Rioters set several buildings on fire in Ferguson, smashed police cars and looted local stores in a night of chaos ignoring appeals for peace.
Protests also took place in New York city, Washington DC — outside the White House, Chicago, Philadelphia and elsewhere in the country, but they were largely peaceful.
Parents of the teen who was killed, Michael Brown, appealed for peace saying disappointment over jury’s decision should be harnessed to bring “incredible change, positive change”.
Acknowledging many were “deeply disappointed, even angry”, President Barack Obama said, “I join Michael’s parents in asking anyone who protests this decision to do so peacefully.”

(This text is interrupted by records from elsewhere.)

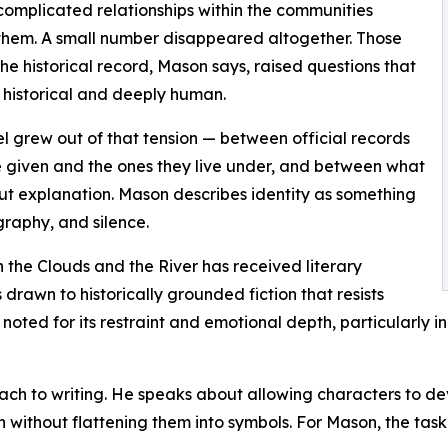
omplicated relationships within the communities
hem. A small number disappeared altogether. Those
the historical record, Mason says, raised questions that
h historical and deeply human.
l grew out of that tension — between official records
e given and the ones they live under, and between what
ut explanation. Mason describes identity as something
graphy, and silence.
 the Clouds and the River has received literary
drawn to historically grounded fiction that resists
oted for its restraint and emotional depth, particularly in 
ch to writing. He speaks about allowing characters to deve
 without flattening them into symbols. For Mason, the task is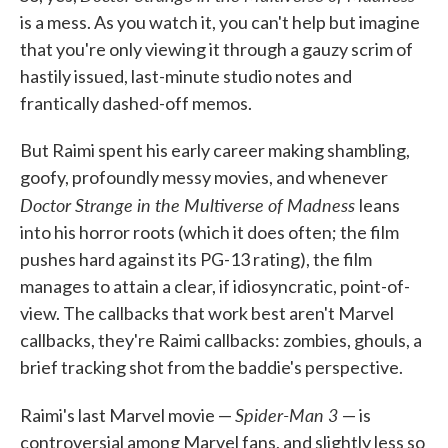
is a mess. As you watch it, you can't help but imagine
that you're only viewing it through a gauzy scrim of
hastily issued, last-minute studio notes and
frantically dashed-off memos.
But Raimi spent his early career making shambling,
goofy, profoundly messy movies, and whenever
Doctor Strange in the Multiverse of Madness
leans
into his horror roots (which it does often; the film
pushes hard against its PG-13 rating), the film
manages to attain a clear, if idiosyncratic, point-of-
view. The callbacks that work best aren't Marvel
callbacks, they're Raimi callbacks: zombies, ghouls, a
brief tracking shot from the baddie's perspective.
Spider-Man 3
Raimi's last Marvel movie —
— is
controversial among Marvel fans, and slightly less so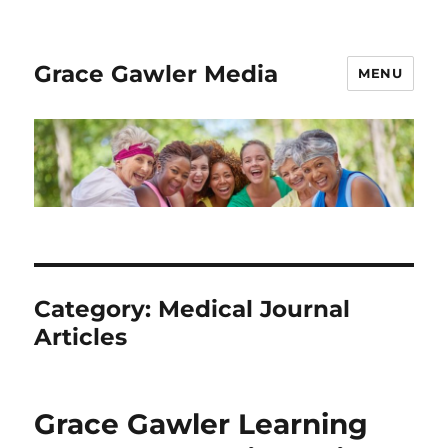
Grace Gawler Media
MENU
Category:
Medical Journal
Articles
Grace Gawler Learning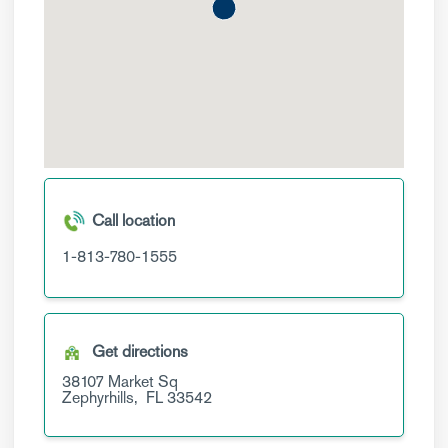
Call location
1-813-780-1555
Get directions
38107 Market Sq
Zephyrhills,
FL
33542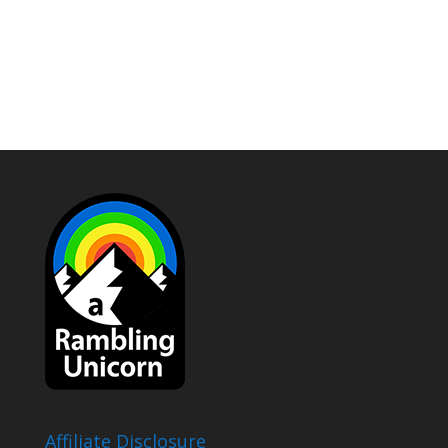
Affiliate Disclosure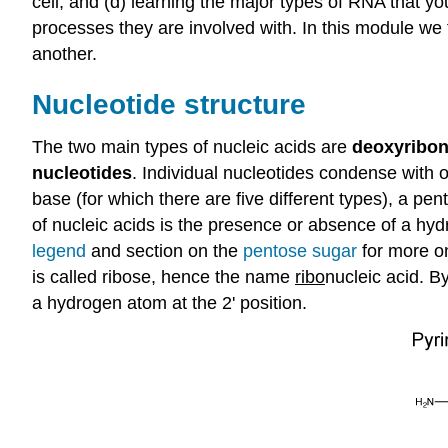
cell, and (d) learning the major types of RNA that 
processes they are involved with. In this module w
another.
Nucleotide structure
The two main types of nucleic acids are
deoxyribon
nucleotides
. Individual nucleotides condense with 
base (for which there are five different types), a 
of nucleic acids is the presence or absence of a hyd
legend
and section on the
pentose sugar
for more on
is called ribose, hence the name
ribo
nucleic acid. B
a hydrogen atom at the 2' position.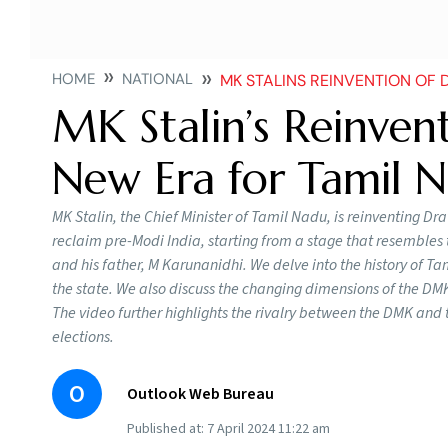
HOME
NATIONAL
MK STALINS REINVENTION OF DRAVIDIA
MK Stalin’s Reinvent
New Era for Tamil N
MK Stalin, the Chief Minister of Tamil Nadu, is reinventing Dra
reclaim pre-Modi India, starting from a stage that resembles t
and his father, M Karunanidhi. We delve into the history of Tami
the state. We also discuss the changing dimensions of the DMK’
The video further highlights the rivalry between the DMK and
elections.
O
Outlook Web Bureau
Published at:
7 April 2024 11:22 am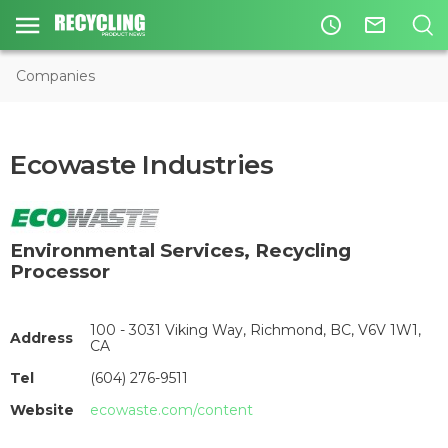
access_time
mail_outline
Companies
Ecowaste Industries
Environmental Services
,
Recycling
Processor
100 - 3031 Viking Way, Richmond, BC, V6V 1W1,
Address
CA
Tel
(604) 276-9511
Website
ecowaste.com/content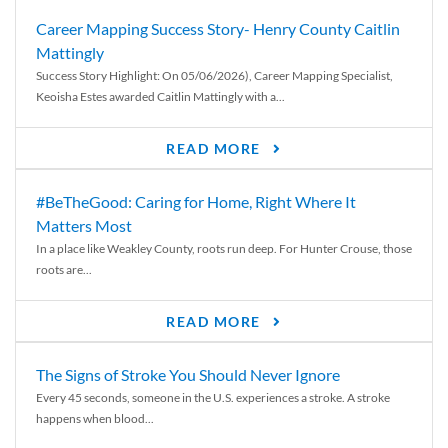
Career Mapping Success Story- Henry County Caitlin
Mattingly
Success Story Highlight: On 05/06/2026), Career Mapping Specialist,
Keoisha Estes awarded Caitlin Mattingly with a...
READ MORE
#BeTheGood: Caring for Home, Right Where It
Matters Most
In a place like Weakley County, roots run deep. For Hunter Crouse, those
roots are...
READ MORE
The Signs of Stroke You Should Never Ignore
Every 45 seconds, someone in the U.S. experiences a stroke. A stroke
happens when blood...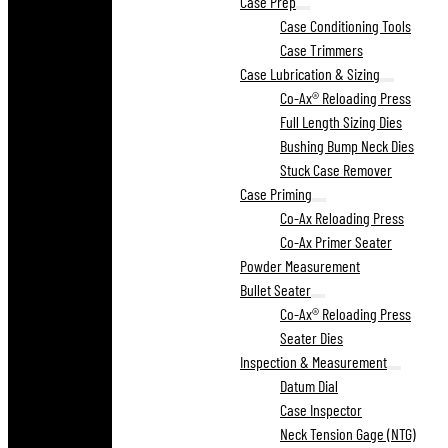
Case Prep
Case Conditioning Tools
Case Trimmers
Case Lubrication & Sizing
Co-Ax® Reloading Press
Full Length Sizing Dies
Bushing Bump Neck Dies
Stuck Case Remover
Case Priming
Co-Ax Reloading Press
Co-Ax Primer Seater
Powder Measurement
Bullet Seater
Co-Ax® Reloading Press
Seater Dies
Inspection & Measurement
Datum Dial
Case Inspector
Neck Tension Gage (NTG)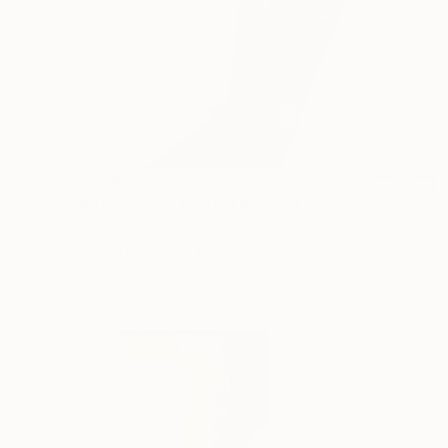
€12,079
"VIRTUAL COLLECTIONS: P201 custom work / lead time 6-8 weeks" Painting
Juliet Vles, Switzerland
Acrylic on Plywood
150 x 220 cm
Ready to hang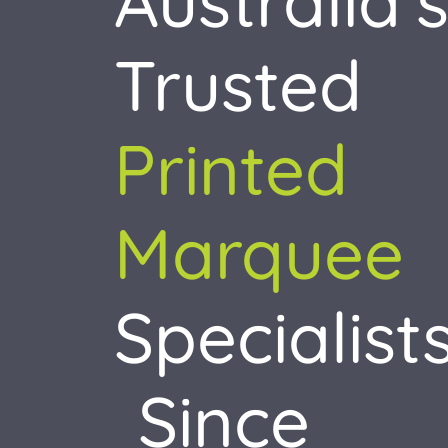
Australia’
Accessories
Trusted
About
Resources
Printed
Contact
Marquee
Specialist
Since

The grand jury’s decision did not come as a surprise. Leaks leading up to Monday night announcement indicated officer Darren Wilson was unlikely to be indicted.
And protestors and news crews had begun arriving in Ferguson in anticipation. Local authorities also beefed enforcement arrangements, but they were clearly insufficient.
The jury of nine whites and three blacks ruled that Wilson, who has not been seen in public since the shooting on August 9, shot Brown in self-defense, as claimed by him.
Announcing the verdict at packed news conference county prosecutor Robert P. McCulloch described the incident in great details — two altercations, and the shooting.
He said many witness accounts reported in news reports immediately after the incident were later found to be inconsistent and contradictory.
But Brown family lawyer Benjamin Crump argued in interviews on television that prosecution didn’t want an indictment, and didn’t do a good job of presenting the case against the officer.
It was rare for a grand jury to not return an indictment. Statistics do back that claim generally, but grand juries have been typically reluctant to indict law enforcement officials.